### [What to work on]
From the data below, return the exact lines starting at the line containing "thumb cmc: (1290, 1023)" and ending at the line containing "middle pip: (1188, 927)", both included, and nothing else.

### [Input data]
========================================================================
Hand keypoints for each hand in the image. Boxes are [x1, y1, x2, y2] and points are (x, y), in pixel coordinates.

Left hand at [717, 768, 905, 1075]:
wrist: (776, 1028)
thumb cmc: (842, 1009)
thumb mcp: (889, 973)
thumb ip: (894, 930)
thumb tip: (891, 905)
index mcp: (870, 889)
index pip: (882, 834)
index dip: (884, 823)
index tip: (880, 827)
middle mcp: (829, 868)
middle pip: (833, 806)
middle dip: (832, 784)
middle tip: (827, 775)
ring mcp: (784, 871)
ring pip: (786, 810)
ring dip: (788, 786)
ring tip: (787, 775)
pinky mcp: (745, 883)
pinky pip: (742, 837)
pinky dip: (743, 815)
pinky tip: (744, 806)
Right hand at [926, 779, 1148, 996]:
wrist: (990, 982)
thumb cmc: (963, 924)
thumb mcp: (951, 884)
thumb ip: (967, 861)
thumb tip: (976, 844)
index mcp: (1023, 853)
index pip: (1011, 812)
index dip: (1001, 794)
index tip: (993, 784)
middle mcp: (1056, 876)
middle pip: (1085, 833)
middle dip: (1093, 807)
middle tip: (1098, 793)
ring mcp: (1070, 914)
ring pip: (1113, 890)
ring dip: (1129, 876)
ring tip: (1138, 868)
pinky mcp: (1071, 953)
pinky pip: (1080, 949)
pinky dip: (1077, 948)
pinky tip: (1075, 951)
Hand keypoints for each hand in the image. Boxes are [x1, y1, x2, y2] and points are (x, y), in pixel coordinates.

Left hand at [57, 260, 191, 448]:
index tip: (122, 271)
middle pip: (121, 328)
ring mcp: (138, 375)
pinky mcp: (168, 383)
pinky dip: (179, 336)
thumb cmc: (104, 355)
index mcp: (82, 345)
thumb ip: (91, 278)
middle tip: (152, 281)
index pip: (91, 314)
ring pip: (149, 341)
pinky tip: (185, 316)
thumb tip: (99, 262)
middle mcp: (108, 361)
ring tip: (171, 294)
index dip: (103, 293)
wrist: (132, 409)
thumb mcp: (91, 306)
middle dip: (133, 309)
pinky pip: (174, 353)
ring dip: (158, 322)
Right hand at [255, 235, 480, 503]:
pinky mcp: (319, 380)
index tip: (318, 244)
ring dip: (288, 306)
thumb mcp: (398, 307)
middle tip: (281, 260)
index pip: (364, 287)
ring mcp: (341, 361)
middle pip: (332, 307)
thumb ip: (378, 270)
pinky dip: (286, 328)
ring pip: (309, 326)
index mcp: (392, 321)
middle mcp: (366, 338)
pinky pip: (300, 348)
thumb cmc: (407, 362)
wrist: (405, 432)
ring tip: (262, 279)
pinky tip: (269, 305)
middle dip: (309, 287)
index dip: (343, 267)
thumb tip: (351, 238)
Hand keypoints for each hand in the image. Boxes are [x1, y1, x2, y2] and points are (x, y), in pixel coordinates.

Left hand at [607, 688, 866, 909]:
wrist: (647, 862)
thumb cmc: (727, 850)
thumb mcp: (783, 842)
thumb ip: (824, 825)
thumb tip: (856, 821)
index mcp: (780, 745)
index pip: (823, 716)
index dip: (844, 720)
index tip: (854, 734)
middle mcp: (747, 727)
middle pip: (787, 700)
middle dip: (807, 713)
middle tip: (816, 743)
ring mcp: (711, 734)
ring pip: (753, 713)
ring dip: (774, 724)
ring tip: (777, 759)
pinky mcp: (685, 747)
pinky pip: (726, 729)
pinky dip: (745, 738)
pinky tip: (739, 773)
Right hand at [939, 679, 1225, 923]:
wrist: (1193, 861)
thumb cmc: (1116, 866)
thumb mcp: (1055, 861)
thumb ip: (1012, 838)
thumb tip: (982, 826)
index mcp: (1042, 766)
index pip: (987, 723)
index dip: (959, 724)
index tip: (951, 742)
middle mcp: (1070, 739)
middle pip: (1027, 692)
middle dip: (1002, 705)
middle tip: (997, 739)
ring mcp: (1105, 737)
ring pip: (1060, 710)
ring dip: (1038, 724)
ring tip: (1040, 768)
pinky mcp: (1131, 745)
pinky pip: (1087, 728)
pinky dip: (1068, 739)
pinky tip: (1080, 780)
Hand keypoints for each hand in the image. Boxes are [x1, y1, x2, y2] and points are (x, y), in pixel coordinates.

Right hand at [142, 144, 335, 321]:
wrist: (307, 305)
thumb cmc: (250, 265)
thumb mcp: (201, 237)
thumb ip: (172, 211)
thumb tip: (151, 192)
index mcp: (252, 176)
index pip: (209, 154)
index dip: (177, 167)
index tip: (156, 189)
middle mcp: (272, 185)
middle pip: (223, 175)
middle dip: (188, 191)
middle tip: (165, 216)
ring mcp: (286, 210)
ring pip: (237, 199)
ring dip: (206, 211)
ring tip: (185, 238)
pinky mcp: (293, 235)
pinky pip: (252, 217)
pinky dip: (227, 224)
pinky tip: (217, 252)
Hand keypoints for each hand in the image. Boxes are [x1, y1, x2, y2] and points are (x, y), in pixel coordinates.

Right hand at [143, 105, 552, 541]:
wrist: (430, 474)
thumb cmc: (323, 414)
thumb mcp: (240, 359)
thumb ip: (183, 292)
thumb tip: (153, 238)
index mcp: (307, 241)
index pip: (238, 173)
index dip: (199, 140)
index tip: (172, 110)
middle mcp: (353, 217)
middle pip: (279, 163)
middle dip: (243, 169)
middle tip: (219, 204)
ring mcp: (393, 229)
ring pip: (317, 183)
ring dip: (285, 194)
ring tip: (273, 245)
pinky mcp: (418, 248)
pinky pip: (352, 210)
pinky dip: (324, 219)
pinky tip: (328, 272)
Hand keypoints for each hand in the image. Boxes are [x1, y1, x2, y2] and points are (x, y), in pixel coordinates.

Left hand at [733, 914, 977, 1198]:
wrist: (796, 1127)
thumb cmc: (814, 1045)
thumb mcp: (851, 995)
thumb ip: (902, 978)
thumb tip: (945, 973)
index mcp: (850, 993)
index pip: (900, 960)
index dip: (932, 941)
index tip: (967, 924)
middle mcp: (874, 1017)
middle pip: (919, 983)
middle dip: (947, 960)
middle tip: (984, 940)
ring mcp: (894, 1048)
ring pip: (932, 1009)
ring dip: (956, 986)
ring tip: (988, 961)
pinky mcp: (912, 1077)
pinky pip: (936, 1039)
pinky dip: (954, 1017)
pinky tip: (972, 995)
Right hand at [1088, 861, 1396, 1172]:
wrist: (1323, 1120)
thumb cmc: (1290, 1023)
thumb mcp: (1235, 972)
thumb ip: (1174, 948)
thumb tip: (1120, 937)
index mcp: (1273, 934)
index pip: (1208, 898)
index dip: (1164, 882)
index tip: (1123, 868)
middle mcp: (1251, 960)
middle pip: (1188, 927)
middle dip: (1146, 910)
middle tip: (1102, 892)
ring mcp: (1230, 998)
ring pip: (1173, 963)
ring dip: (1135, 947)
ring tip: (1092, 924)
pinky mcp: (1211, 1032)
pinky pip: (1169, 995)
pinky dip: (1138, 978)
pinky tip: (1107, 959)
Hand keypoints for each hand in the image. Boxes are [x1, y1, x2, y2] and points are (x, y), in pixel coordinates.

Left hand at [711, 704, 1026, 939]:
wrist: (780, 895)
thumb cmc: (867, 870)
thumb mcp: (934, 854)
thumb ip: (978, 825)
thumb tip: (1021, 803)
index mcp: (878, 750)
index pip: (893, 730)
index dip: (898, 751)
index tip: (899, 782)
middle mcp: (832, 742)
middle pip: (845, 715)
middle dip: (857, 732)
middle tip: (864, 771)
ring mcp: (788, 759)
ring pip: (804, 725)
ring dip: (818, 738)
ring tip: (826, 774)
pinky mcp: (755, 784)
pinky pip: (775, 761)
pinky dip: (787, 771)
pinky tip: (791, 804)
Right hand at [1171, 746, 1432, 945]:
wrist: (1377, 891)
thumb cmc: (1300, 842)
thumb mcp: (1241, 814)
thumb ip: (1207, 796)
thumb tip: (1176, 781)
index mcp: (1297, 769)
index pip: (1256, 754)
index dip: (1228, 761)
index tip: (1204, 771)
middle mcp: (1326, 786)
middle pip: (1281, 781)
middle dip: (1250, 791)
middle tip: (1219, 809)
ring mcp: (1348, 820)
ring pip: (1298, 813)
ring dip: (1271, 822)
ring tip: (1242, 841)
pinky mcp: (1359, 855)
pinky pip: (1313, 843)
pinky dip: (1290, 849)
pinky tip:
========================================================================
### [Solution to this task]
thumb cmc: (1290, 1023)
thumb mcp: (1235, 972)
thumb ip: (1174, 948)
thumb tip: (1120, 937)
index mcp: (1273, 934)
index pip: (1208, 898)
index dip: (1164, 882)
index tip: (1123, 868)
middle mcp: (1251, 960)
middle pip: (1188, 927)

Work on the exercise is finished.